- _Excerpt_:
Arun Gupta published an overview of seven Java-oriented Web service stacks. He compares the Web service stacks on fifty-two points, including the standards and protocols each stack supports, as well as IDE support.
At bottom, Web services are but a loosely related set of standards, protocols, specifications, and even best practices, all with the alleged aim to facilitate XML-based distributed computing. You almost certainly need to cobble together implementations of several Web service standards to write a Web service application that actually does something useful.
In the past few years, several Web service stacks emerged to integrate implementations of standards that address everything from data binding, network transport, XML encoding, security, communication protocols, and IDE support. Arun Gupta, an engineer with Sun's Web services team, recently put together a comparison of seven major Web service stacks in a blog post, Web Services Stack Comparison (the actual comparison matrix is found here: StackComparison).
The frameworks he compares are:
Apache Axis 1.x
All but one of the frameworks—Glue—are open-source. The last Web service listed, GlassFish, is the Sun-sponsored Java EE 5 application server, which is also the Java EE 5 reference implementation, and Gupta seems most familiar with that. His comparison shows that GlassFish supports by far the most features and standards, with the notable exception of XML data binding, where GlassFish only supports JAXB. GlasshFish also supports some higher-level APIs business may care about, such as the Java Business Integration API (JSR 208).
Another interesting conclusion from Gupta's chart is that Axis 2, Apache's completely re-worked Web service framework, stacks up nicely against GlassFish, providing support not only for three XML data binding techniques, but also for Spring and WS-Eventing, something that GlassFish does not provide.

- _Supplied data_:
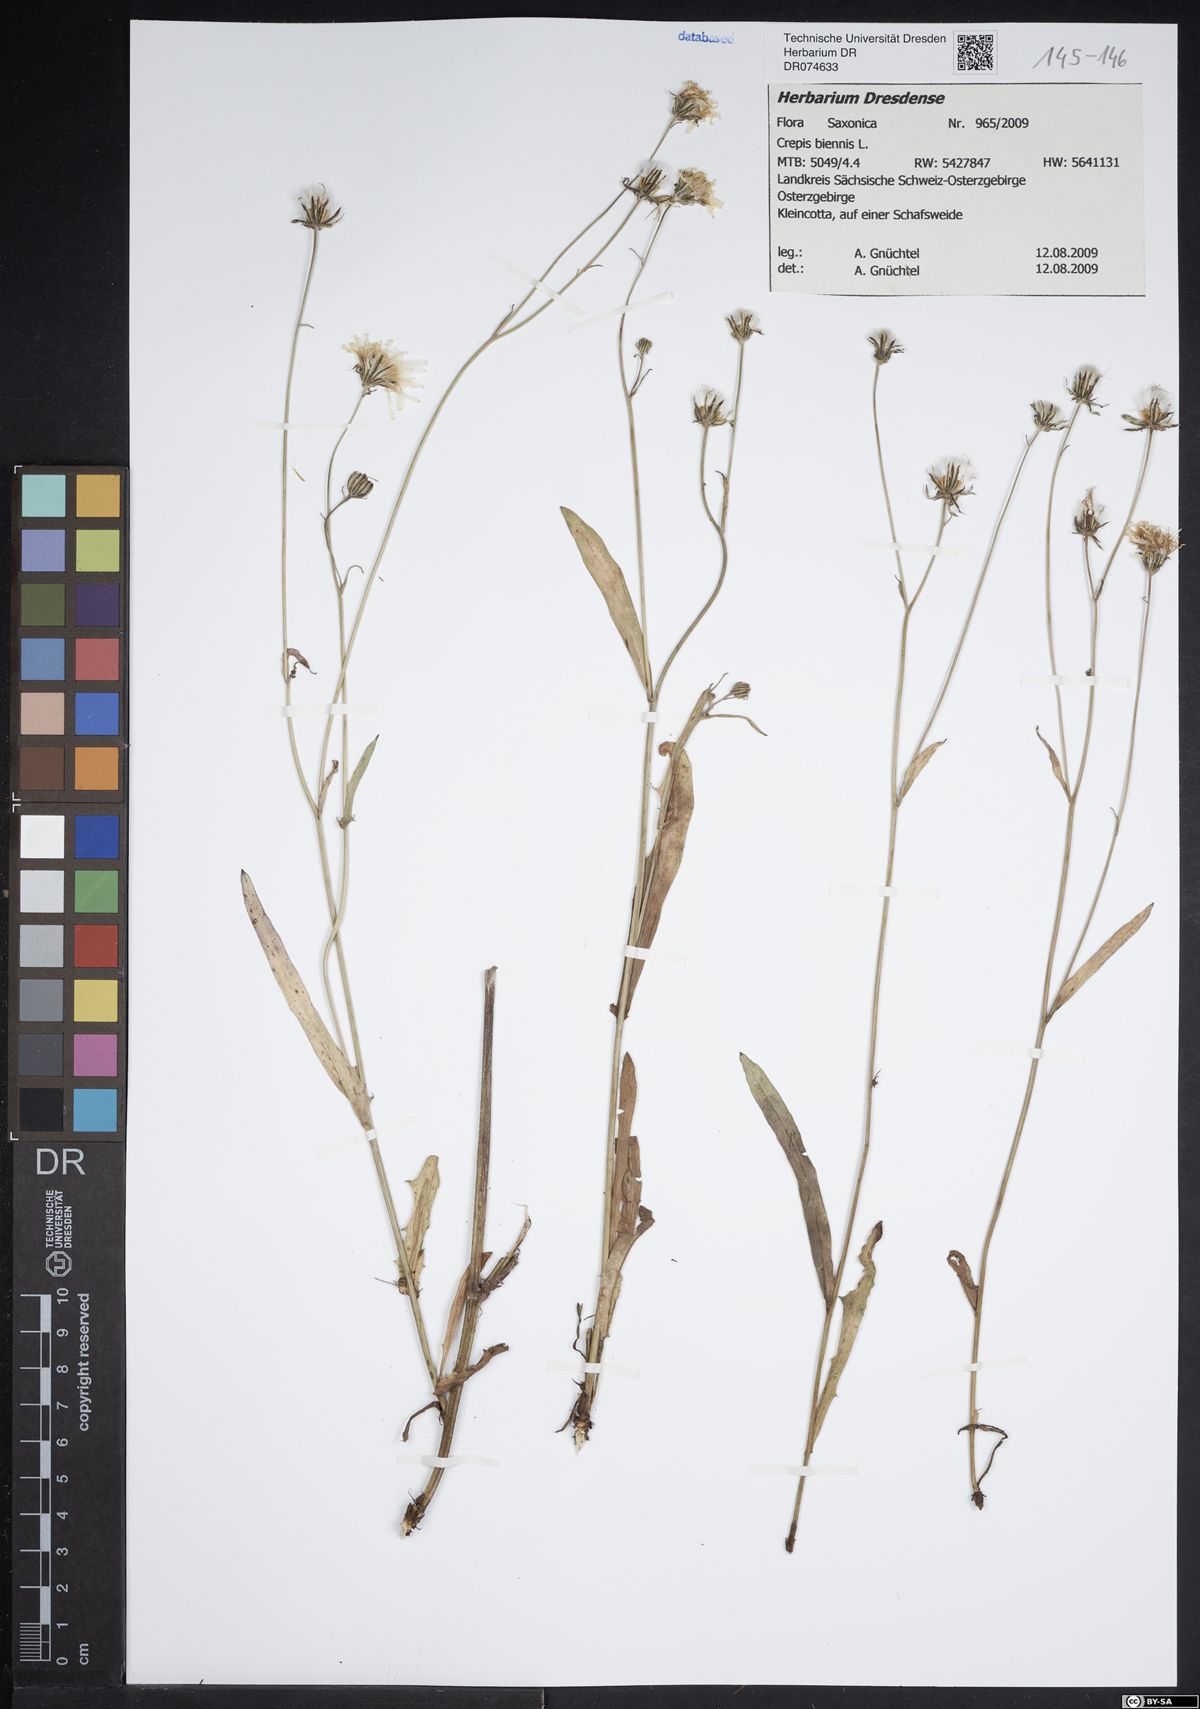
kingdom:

- _Task to carry out_:
Reproduce the passage on Java Web service stacks from "In the past" to "found here: StackComparison).", substituting "appeared" for "emerged".

- _Solution to this task_:
In the past few years, several Web service stacks appeared to integrate implementations of standards that address everything from data binding, network transport, XML encoding, security, communication protocols, and IDE support. Arun Gupta, an engineer with Sun's Web services team, recently put together a comparison of seven major Web service stacks in a blog post, Web Services Stack Comparison (the actual comparison matrix is found here: StackComparison).